Select Page
Data Classification: How to Categorize Your Data and Where to Store It

Data Classification – How to Categorize It, Where to Store It

Darrell Jones

Previously, we discussed the requirements of a mature data classification program. In this post, we are going to review the administrative mechanics of such a program. Data classification, you’ll recall, usually includes a three- or four-layer system akin to the below:Data classification typically includes a three- or four-layer system

I recommend that organizations new to data classification begin with the three-level system as these levels and their corresponding actions and controls can be challenging to define. The three-level system considers all internal data confidential. The priority therefore is to create the processes and procedures needed to support confidential data. You can identify the limited amount of Public and Highly Confidential data later through interviews and technical discovery. Then you can clearly communicate your goals across the business, including locations, processes, and applications.

Today, we are going to cover how data is normally stored in organizations and where. These structures are going to have a huge impact on your program’s scope, operations, and technical decisions. As every organization has different business processes and technologies, each data classification project is going to be different, too.

Structured vs. Unstructured Data

Categorizing structured and unstructured data is the easiest data classification component to explain yet the hardest to manage. Structured data is any data within an application, usually a database. Your organization’s application owners, database administrators, or the application vendor can explain the different types of data stored in the application. Organizations marvel at how much data and how many data types are stored in applications. HR, customer relationship management (CMR) systems, enterprise resource planning (ERP) platforms, account platforms, M&A solutions are just a few applications that historically hold huge structured data stockpiles. Many of these systems are regulated (e.g., HR, ERP) and therefore the data must be kept or retained for a specific amount of time and, in some cases, indefinitely.

The security and governance capabilities of individual software distributions don’t always meet all the requirements for granular access control and emerging governance requirements. – Doug Henschen

Unstructured data is data not stored in an application. Excel spreadsheets, PowerPoint presentations, and Word docs are classic examples of unstructured data. Unstructured data is often found in reports generated from structured data systems. Unstructured data is usually ten times larger by volume than structured data. The reason for this is simple: saving copies of important files in several places makes employees feel secure. Email historically accounts for the largest amount of unstructured data in an organization. Think about it: employees email an important or sensitive document to ensure everyone has a copy then save the email in a PST file or in a folder on their laptop. There could be hundreds of copies of a single file containing highly sensitive data located in hundreds of locations across the network.

Ominous Approach of Data Lakes and Cloud Solutions

A trend in business today is to seek value in all the structured data that organizations store.
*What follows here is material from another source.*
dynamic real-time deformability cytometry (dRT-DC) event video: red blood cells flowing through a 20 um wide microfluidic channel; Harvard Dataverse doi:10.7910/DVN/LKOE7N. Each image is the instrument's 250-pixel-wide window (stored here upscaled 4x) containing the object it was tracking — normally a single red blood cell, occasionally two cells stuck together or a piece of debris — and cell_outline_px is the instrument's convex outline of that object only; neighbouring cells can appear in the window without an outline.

Industries from real estate to waste management have discovered hidden value in the data they are collecting. Some may think this trend started in the finance industry but they would be wrong. The rise of data started with the focus on analytics that Google and Facebook pioneered. These and similar organizations realized they could increase profitability and customer stickiness if they targeted their advertising at specific users. IP addresses, login times, hovering points, and other data provided unique insight into their users that they could sell to a larger pool of advertisers. That information was also useful to other organizations for a host of other reasons. Remember Cambridge Analytica? This new value data provided was made possible by the first-of-their-kind data lakes, though they were not named that at the time.
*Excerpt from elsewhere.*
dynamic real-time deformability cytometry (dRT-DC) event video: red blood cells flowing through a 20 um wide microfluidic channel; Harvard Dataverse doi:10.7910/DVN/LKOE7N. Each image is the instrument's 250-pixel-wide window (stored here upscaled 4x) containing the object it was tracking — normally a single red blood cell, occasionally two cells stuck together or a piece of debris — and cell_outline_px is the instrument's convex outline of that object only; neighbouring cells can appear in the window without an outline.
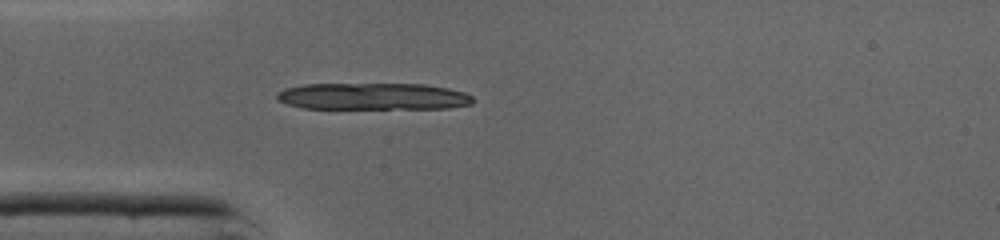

The key is the new stuff doesn’t have the benefits that we expected from the old stuff. – Merv Adrian

Data lakes provide organizations the unique opportunity to “dump” data for any number of sources and formats. They are usually unmanaged and open to any account with access to the lake. Regardless of the purpose of the lake (marketing, business insights, archiving, etc.), the data classification characteristics are the same. First, it accepts all data. Second, it is an open platform by design. Third, the majority of these solutions are migrating to or being built in the cloud.

Data Warehouse vs. Data Lake

Data Warehouses are more secure than lakes.  This is because the data entered is cleansed prior to entering.  See below:

Data warehouses cleanse data prior to entering the cloud
Data warehouses cleanse data prior to entering the cloud.

A Data Lake on the other hand takes in ALL data without the step of transformation and restructuring:

A data lake, unlike a data warehouse, takes in ALL data, no questions asked
A data lake, unlike a data warehouse, takes in ALL data, no questions asked.

You cannot afford to overlook the data classification issues that arise when laking all this data, especially from a regulatory compliance standpoint. You need to be involved in the design of the lake(s) from the start. Regardless of how the lake is built, data classification needs to be a consideration in its design. For example, a lake is being designed for archival purposes. Should Highly Confidential data be included? Should Highly Confidential have its own lake, or should it be excluded completely? Applying classification either at the beginning of the data injestion, or at the end when it is being exported from the Process Data Stores is your best strategy.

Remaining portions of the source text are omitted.